ASSIGNMENT: In the records below, find the line that contains "بازگشت به محصولات" and the line that contains "颖而出，在今年第一季度疫情严峻的形势下营收", then retype exactly those two lines and every line between them.

○ ○ ○ ○

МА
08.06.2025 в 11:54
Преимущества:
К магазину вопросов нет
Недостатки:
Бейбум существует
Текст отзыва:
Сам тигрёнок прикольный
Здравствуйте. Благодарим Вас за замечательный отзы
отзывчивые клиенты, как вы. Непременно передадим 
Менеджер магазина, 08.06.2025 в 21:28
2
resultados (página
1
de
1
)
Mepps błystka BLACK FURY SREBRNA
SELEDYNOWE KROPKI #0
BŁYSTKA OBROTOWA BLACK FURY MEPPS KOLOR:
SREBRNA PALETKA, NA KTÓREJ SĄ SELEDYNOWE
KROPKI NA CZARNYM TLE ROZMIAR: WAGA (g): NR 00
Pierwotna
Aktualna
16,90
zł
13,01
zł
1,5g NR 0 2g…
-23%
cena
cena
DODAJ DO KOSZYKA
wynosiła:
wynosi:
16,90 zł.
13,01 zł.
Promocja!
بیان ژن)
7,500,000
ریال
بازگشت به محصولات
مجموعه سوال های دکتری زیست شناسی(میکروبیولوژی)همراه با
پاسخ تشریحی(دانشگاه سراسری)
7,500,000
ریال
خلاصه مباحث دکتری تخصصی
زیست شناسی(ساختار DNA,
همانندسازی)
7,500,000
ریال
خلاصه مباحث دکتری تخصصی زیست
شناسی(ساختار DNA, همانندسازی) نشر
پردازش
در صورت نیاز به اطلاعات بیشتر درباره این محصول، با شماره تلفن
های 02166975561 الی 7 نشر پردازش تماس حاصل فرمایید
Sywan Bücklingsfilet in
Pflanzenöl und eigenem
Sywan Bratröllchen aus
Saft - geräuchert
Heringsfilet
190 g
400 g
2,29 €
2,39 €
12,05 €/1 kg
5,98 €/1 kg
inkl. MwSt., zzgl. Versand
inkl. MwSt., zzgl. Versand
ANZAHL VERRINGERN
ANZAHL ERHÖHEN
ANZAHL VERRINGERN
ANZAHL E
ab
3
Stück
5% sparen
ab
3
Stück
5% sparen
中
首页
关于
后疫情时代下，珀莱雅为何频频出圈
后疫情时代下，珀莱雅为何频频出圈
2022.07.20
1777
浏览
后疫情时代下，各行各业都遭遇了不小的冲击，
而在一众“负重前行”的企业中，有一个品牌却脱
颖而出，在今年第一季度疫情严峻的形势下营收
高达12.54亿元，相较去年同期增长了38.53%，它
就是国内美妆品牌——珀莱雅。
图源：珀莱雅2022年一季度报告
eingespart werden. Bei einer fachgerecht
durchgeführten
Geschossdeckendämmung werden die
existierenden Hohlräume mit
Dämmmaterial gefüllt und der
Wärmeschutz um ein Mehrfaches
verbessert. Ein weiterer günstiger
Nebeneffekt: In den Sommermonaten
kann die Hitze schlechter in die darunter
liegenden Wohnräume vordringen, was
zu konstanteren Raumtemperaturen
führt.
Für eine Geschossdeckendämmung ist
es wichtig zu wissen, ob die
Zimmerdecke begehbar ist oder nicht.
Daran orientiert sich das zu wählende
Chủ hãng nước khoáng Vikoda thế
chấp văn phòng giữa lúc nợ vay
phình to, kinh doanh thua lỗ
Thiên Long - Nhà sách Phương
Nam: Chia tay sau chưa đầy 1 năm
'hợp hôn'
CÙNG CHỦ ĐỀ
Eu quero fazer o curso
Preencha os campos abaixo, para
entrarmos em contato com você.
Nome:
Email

○ ○ ○ ○

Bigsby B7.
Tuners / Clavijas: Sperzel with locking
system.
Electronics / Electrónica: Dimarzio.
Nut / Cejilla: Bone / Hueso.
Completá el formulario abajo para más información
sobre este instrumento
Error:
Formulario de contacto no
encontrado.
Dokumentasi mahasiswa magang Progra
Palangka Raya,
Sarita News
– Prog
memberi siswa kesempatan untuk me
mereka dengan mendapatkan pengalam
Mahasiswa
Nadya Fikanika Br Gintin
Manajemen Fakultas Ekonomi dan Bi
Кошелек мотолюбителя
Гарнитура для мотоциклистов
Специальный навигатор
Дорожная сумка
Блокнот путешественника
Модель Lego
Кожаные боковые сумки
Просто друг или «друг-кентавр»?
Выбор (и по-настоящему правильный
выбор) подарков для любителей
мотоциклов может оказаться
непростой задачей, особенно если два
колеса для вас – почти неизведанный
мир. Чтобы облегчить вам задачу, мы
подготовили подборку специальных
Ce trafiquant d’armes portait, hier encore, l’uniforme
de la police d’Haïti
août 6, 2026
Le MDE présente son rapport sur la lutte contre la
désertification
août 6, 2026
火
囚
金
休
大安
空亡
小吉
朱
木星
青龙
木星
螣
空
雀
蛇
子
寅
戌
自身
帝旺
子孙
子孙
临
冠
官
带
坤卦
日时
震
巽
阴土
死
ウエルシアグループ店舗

○ ○ ○ ○

SOLUTION TO THIS EXERCISE:
بازگشت به محصولات
مجموعه سوال های دکتری زیست شناسی(میکروبیولوژی)همراه با
پاسخ تشریحی(دانشگاه سراسری)
7,500,000
ریال
خلاصه مباحث دکتری تخصصی
زیست شناسی(ساختار DNA,
همانندسازی)
7,500,000
ریال
خلاصه مباحث دکتری تخصصی زیست
شناسی(ساختار DNA, همانندسازی) نشر
پردازش
در صورت نیاز به اطلاعات بیشتر درباره این محصول، با شماره تلفن
های 02166975561 الی 7 نشر پردازش تماس حاصل فرمایید
Sywan Bücklingsfilet in
Pflanzenöl und eigenem
Sywan Bratröllchen aus
Saft - geräuchert
Heringsfilet
190 g
400 g
2,29 €
2,39 €
12,05 €/1 kg
5,98 €/1 kg
inkl. MwSt., zzgl. Versand
inkl. MwSt., zzgl. Versand
ANZAHL VERRINGERN
ANZAHL ERHÖHEN
ANZAHL VERRINGERN
ANZAHL E
ab
3
Stück
5% sparen
ab
3
Stück
5% sparen
中
首页
关于
后疫情时代下，珀莱雅为何频频出圈
后疫情时代下，珀莱雅为何频频出圈
2022.07.20
1777
浏览
后疫情时代下，各行各业都遭遇了不小的冲击，
而在一众“负重前行”的企业中，有一个品牌却脱
颖而出，在今年第一季度疫情严峻的形势下营收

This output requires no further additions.